++++ DATA SUPPLIED ++++

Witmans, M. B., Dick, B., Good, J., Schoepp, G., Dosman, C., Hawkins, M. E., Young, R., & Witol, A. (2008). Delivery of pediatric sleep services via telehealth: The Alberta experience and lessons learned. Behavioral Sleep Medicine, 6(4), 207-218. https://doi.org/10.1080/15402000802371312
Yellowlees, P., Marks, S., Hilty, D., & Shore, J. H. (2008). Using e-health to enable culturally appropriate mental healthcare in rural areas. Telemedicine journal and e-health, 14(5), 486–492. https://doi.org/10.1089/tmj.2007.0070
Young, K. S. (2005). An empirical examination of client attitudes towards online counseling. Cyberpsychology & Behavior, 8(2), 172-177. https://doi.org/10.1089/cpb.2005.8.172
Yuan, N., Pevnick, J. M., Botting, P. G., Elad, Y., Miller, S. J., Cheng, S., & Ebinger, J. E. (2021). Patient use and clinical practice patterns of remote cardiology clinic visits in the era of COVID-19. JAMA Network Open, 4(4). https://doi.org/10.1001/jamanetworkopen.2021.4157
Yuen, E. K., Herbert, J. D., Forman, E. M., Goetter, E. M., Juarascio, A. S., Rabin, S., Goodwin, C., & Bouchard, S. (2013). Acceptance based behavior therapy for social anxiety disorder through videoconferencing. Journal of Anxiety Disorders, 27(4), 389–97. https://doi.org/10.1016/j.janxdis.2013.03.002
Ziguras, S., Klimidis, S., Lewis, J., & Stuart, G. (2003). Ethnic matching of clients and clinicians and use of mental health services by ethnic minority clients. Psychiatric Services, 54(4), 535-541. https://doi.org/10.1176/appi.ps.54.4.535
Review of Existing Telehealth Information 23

++++
++++ DATA SUPPLIED ++++

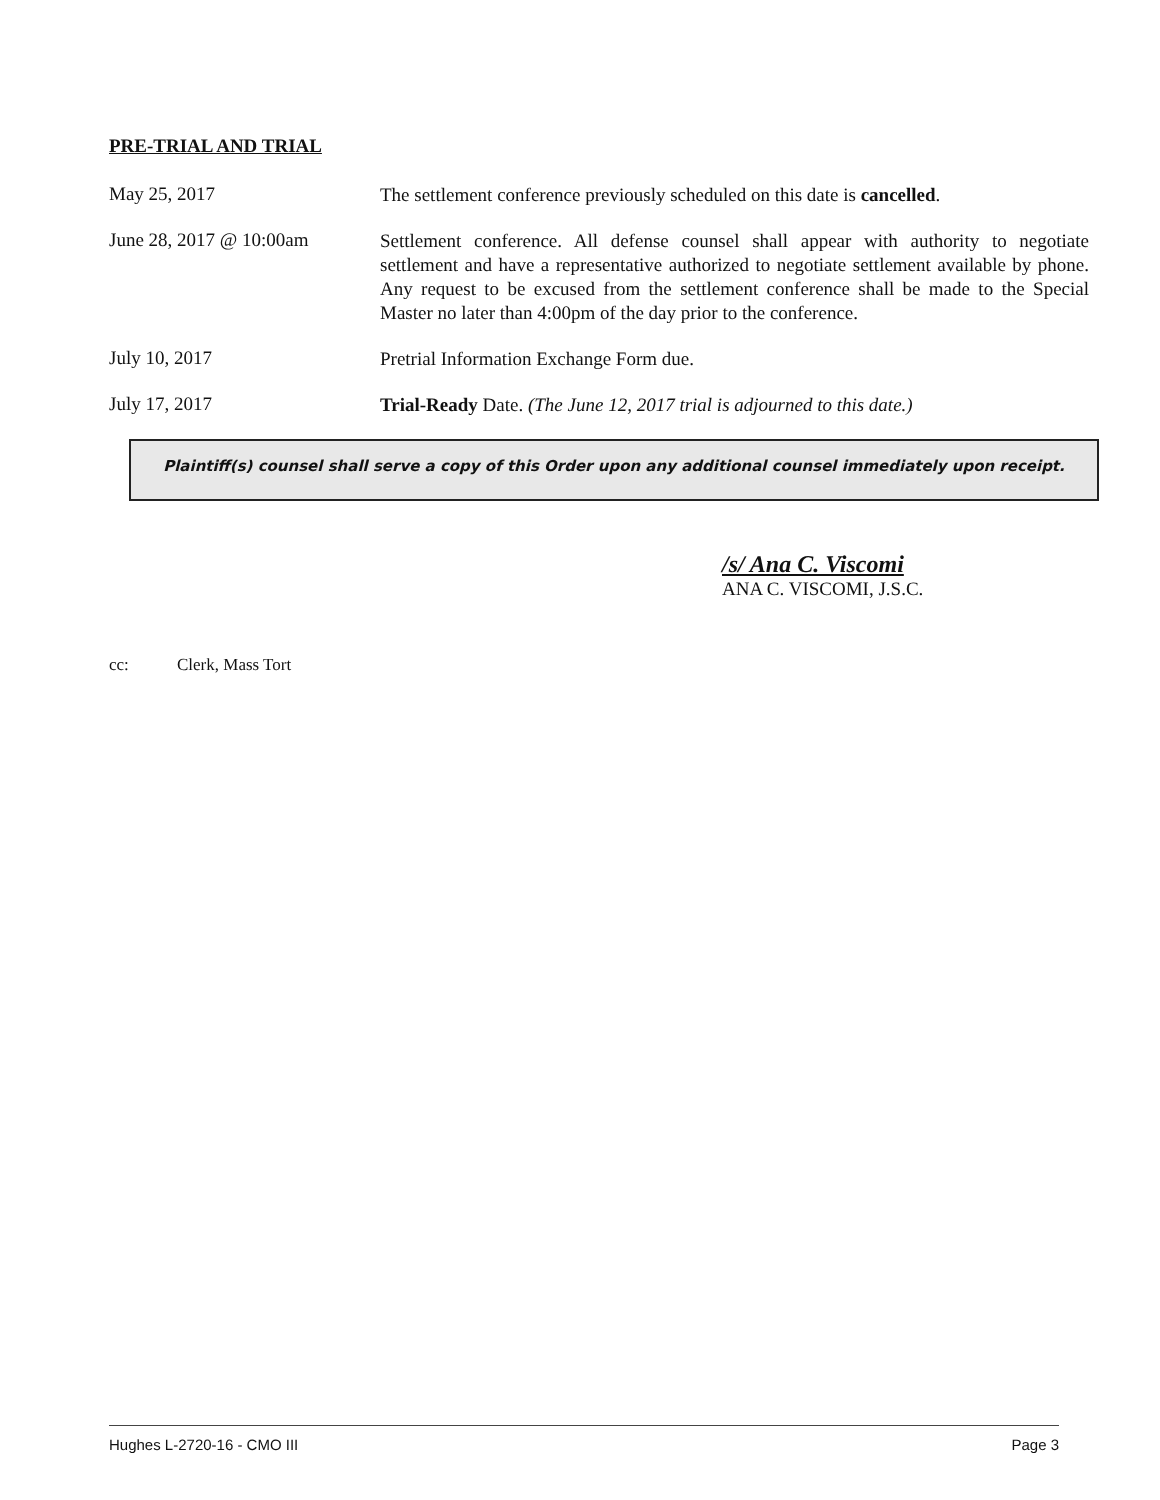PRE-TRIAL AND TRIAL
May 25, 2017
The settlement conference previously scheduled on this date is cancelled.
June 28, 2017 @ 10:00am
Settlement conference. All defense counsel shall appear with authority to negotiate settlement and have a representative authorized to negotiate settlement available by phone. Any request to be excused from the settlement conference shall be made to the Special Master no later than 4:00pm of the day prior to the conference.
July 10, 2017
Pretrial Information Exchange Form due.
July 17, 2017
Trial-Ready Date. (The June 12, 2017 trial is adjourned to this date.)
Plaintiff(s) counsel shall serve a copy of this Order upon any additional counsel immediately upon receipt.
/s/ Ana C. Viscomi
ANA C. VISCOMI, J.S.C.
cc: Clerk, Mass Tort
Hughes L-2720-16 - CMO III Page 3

++++

REQUIRED WORK: Return each line from the records that includes the word "June".

PROBLEM SOLUTION:
June 28, 2017 @ 10:00am
Trial-Ready Date. (The June 12, 2017 trial is adjourned to this date.)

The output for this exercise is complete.